Geographic variability in the use of restorative proctectomy for rectal cancer has been described throughout the United States. We examined factors associated with high rates of colostomy formation after proctectomy for rectal cancer across US counties. We used state hospital discharge data from 21 states to determine county rates of restorative proctectomy vs nonrestorative proctectomy (ie, colostomy) for rectal cancer. We merged the county-level data with 1) tumor characteristics from Surveillance Epidemiology and End Results data; 2) number of specialty surgeons in the American Society of Colon and Rectal Surgeons and Society of Surgical Oncology; 3) county socioeconomic variables from census data; 4) colorectal cancer-screening rates from Medicare; and 5) hospital characteristics from the American Hospital Association. We then determined factors associated with high rates of colostomy formation (> 60%) after proctectomy for rectal cancer across counties. From January 1, 2002, to December 31, 2004, a total of 19,912 proctectomies were performed for cancer in 1050 counties, of which 489 had adequate sample size for evaluation.
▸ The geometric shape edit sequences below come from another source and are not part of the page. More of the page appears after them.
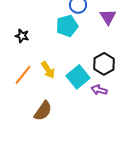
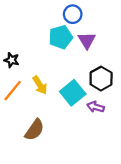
purple triangle: (108, 17) -> (87, 40), moved
black star: (22, 36) -> (12, 60), moved

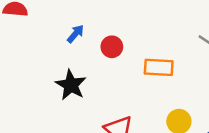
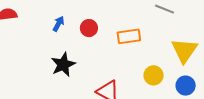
black star: (71, 85) -> (63, 65), turned 30

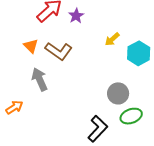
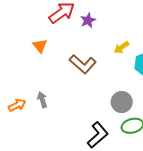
brown L-shape: (59, 51) -> (83, 64), moved
gray arrow: (40, 79) -> (42, 100), moved, size x0.7

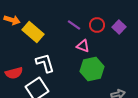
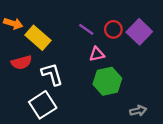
purple square: (119, 27) -> (139, 32), size x1.5
pink triangle: (83, 46) -> (97, 54), turned -32
red semicircle: (14, 73) -> (21, 62), moved

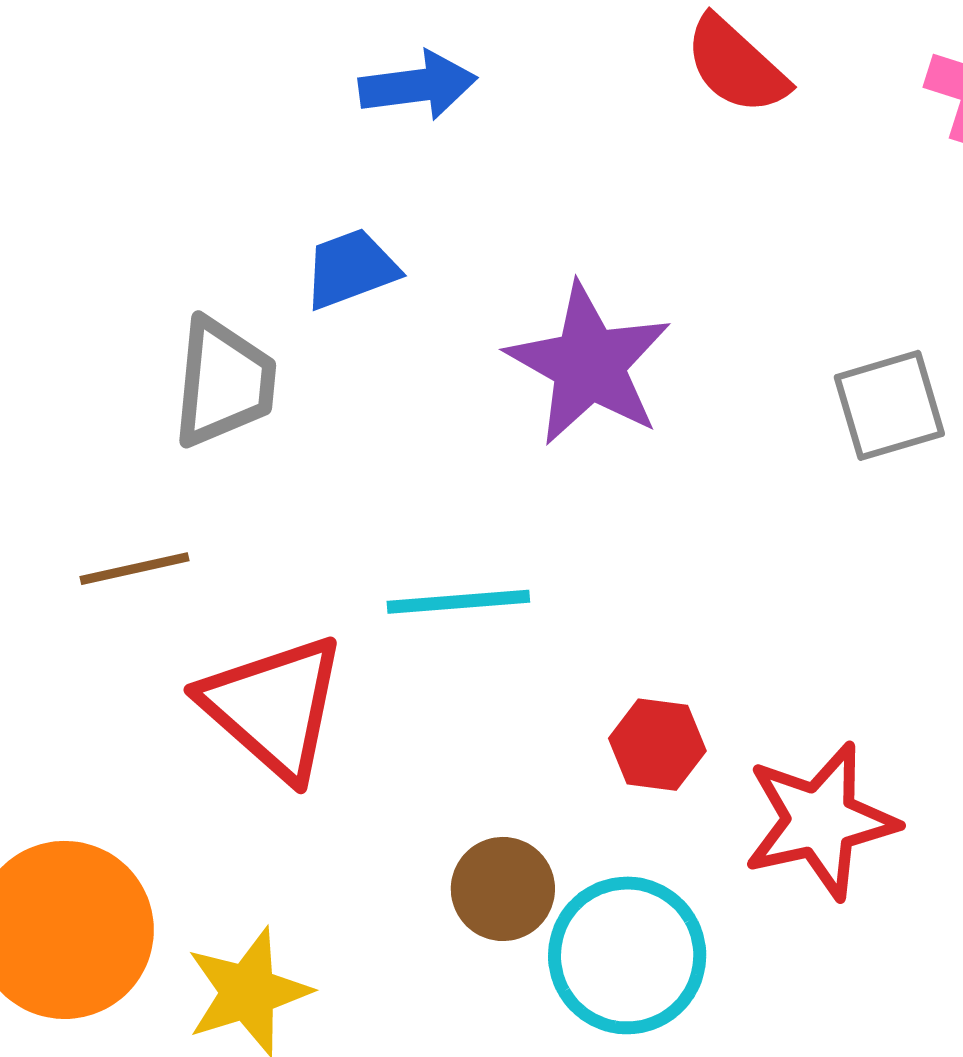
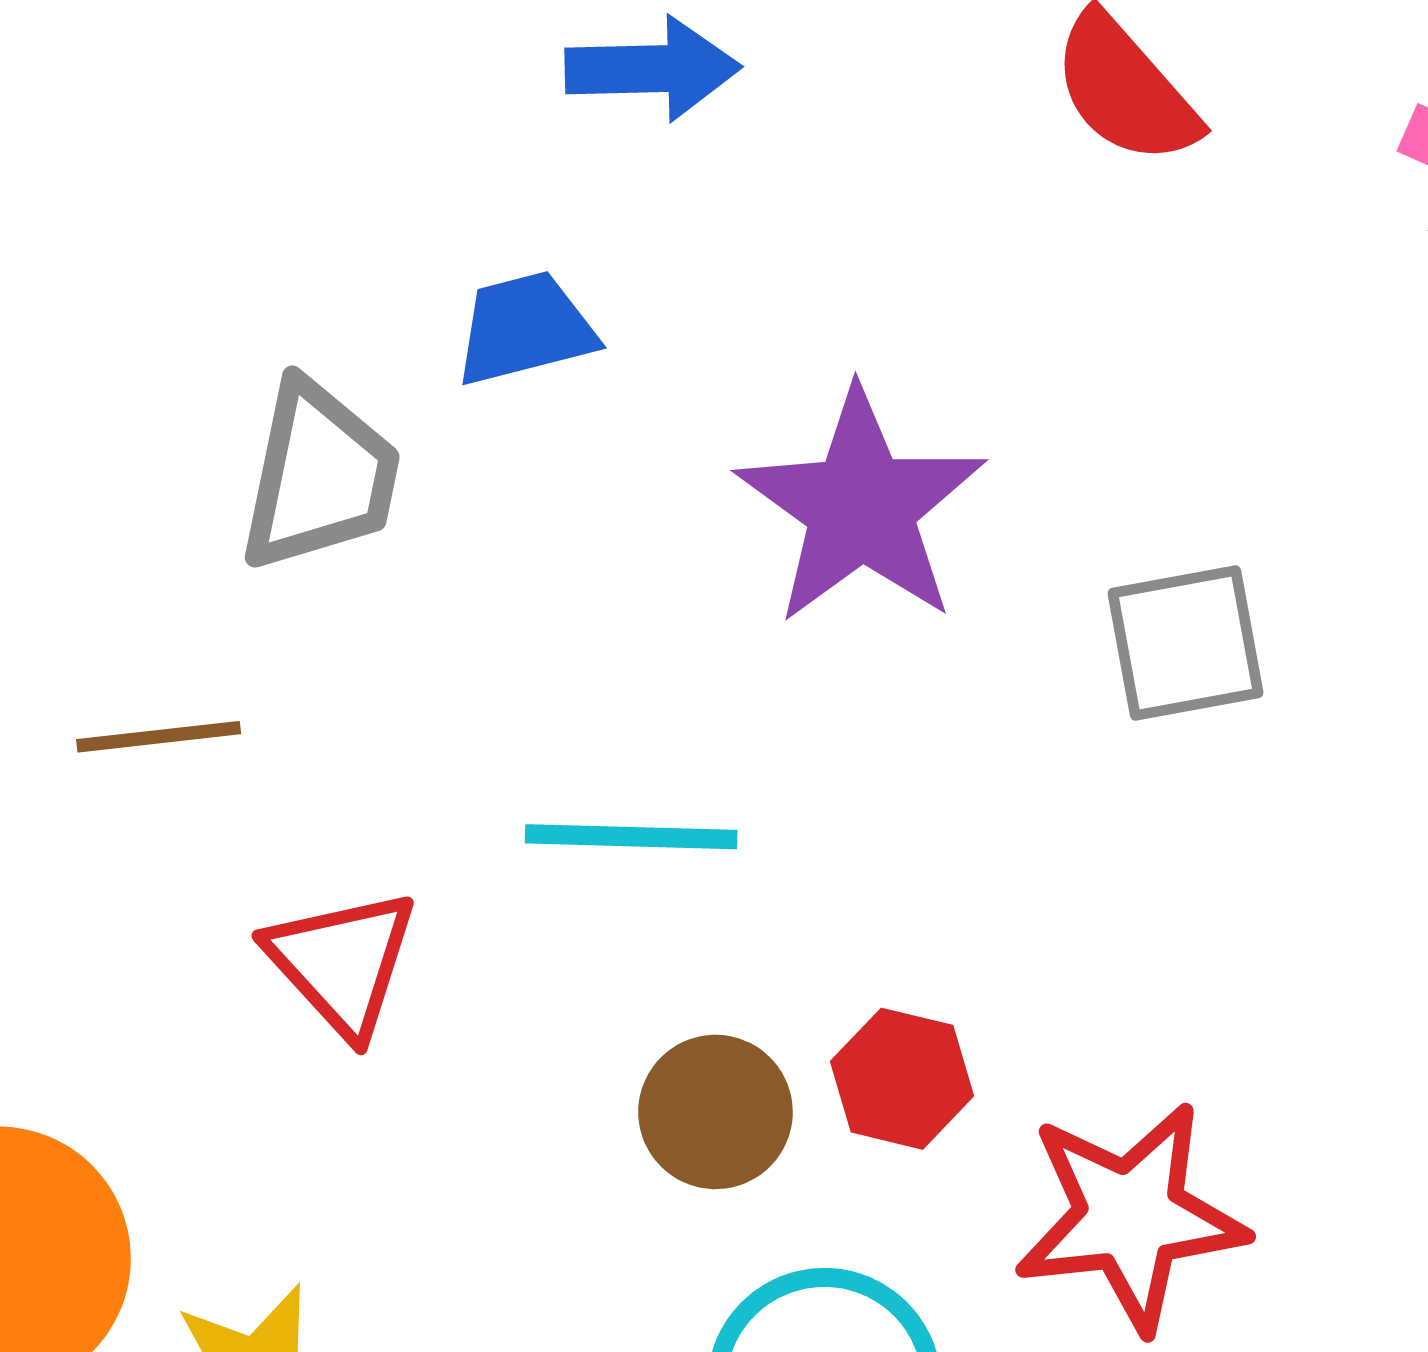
gray square: (889, 405) -> (1185, 643), moved
red triangle: (274, 707) -> (342, 962), size x0.7
brown circle: (503, 889) -> (715, 1112), moved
Based on county of residence information, nonrestorative proctectomy with colostomy was performed in greater than 60% of all patients with rectal cancer in 26% (n = 125) of counties. On multivariate analysis, more specialty surgeons (OR = 0.70; CI = 0.51-0.96) were protective against colostomy formation at the county level. The use of restorative techniques in rectal cancer surgery varies based on access to specialty colorectal cancer surgeons. Population-based directives are needed to standardize care for rectal cancer across the United States.